Cinq ans après Classe tous risques, Claude Sautet réalise en 1965 L’Arme à gauche, son deuxième long-métrage, à nouveau un polar avec Lino Ventura.

Quand on pense à Sautet, on s’imagine Romy Schneider, la France de Giscard, les longues discussions au lever du jour et les disputes sans fin. On ne pense pas polar, noir et blanc et années soixante. Les encyclopédies du cinéma français ne mentionnent qu’à demi-mot ce deuxième film. La Nouvelle Vague occupe toute la place. Chabrol, Truffaut et Godard explosaient les conventions du « cinéma de papa », Sautet lui s’inscrit, dans l’héritage de Becker et de Melville, tout en annonçant déjà l’intimisme et le réalisme des Choses de la vie et des films qui suivent.
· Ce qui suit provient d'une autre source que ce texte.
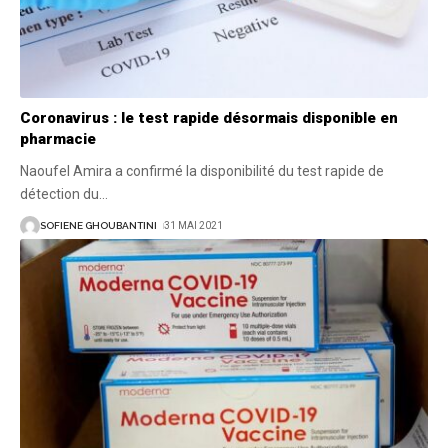
Coronavirus : le test rapide désormais disponible en
pharmacie
Naoufel Amira a confirmé la disponibilité du test rapide de
détection du
…
SOFIENE GHOUBANTINI
31 MAI 2021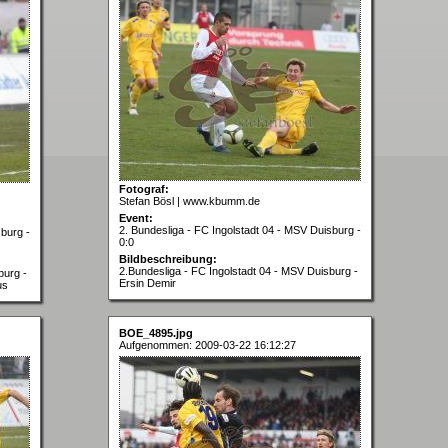
Fotograf:
Stefan Bösl | www.kbumm.de
Event:
2. Bundesliga - FC Ingolstadt 04 - MSV Duisburg -
sburg -
0:0
Bildbeschreibung:
2.Bundesliga - FC Ingolstadt 04 - MSV Duisburg -
burg -
Ersin Demir
us
BOE_4895.jpg
Aufgenommen: 2009-03-22 16:12:27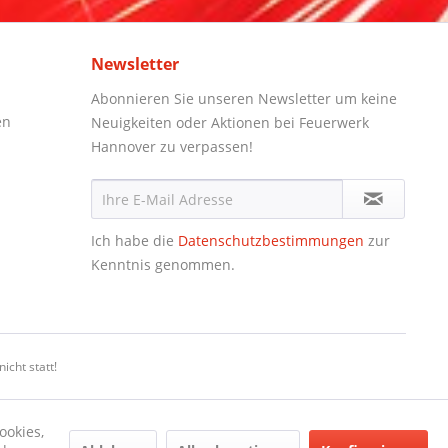
Newsletter
Abonnieren Sie unseren Newsletter um keine
en
Neuigkeiten oder Aktionen bei Feuerwerk
Hannover zu verpassen!
Ich habe die
Datenschutzbestimmungen
zur
Kenntnis genommen.
icht statt!
ookies,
C’est avec Lino Ventura et l’adaptation de Classe tous risques, roman de l’écrivain et taulard José Giovani, que Claude Sautet passe à la réalisation. Depuis sa sortie de l’IDHEC, il conseille et réécrit les histoires des autres. Assistant de Robert, Franju ou Labro, il fait la connaissance de Ventura sur le tournage de ce dernier, Le Fauve est lâché. Le premier film de Sautet est un four. L’arme à gauche, son deuxième, également. Sa ressortie sur copie neuve est l’occasion de redécouvrir un film qui s’est bonifié avec le temps. Jean-Louis Bory écrit à son propos dans la revue Arts : « Il se passe enfin quelque chose dans le cinéma français. Comme si on ouvrait des fenêtres, pour insuffler espace et mouvement à notre asphyxié, à notre ankylosé. » L’article au titre évocateur d’En avoir ou pas le compare à Schoendoerffer : faire du cinéma de genre sans plagier le voisin américain.
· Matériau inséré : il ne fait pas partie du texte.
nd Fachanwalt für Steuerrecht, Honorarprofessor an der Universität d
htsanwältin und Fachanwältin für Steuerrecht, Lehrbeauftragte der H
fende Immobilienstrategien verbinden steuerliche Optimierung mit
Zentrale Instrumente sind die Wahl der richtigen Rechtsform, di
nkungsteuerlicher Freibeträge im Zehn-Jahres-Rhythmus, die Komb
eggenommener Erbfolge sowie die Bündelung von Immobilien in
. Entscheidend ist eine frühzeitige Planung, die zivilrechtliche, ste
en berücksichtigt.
L’action se situe dans les Caraïbes. Jacques Cournot, ancien capitaine, est missionné pour l’expertise d’un yacht. Cournot sert de faux nez à l’acheteur qui ne souhaite pas que son identité soit révélée à la vendeuse, riche, veuve et américaine. Le bateau disparaît et Cournot se retrouve plongé dans une affaire de trafic d’armes. Le scénario est co-écrit avec Charles Williams, d’après son roman, Ont-ils des jambes ? Ancien de la marine marchande et technicien de maintenance radio, Charles Williams devient écrivain sur le tard. Il passe une partie de sa vie en France et marque le cinéma aussi bien par sa participation direct (Félins de René Clément) que par les adaptations tirées de ses livres (Vivement Dimanche de Francois Truffaut).
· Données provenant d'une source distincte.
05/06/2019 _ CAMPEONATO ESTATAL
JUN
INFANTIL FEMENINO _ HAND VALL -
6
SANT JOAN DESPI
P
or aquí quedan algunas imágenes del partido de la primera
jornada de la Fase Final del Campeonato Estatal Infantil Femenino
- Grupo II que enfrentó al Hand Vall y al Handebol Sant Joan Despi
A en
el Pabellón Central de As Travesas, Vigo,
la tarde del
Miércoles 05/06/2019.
Charles Williams promène Sautet dans les rues caraïbéennes, au milieu de la foule en mouvement. On y parle français, anglais, espagnole, créole. On y danse, chante, bouge. Un sentiment de réalisme traverse tout le début du film, à la manière des premières scènes de rues italiennes dans Classe tous risques. La deuxième partie prend du film la forme d’un huis clos sur le yacht. Réalisme et intimisme sont déjà les signatures de Sautet.

L’Arme à gauche, de Claude Sautet. Avec Lino Ventura, Sylva Koscina, Leo Gordon, Alberto de Mendoza. Tamasa distribution, ressortie salle le 28 février.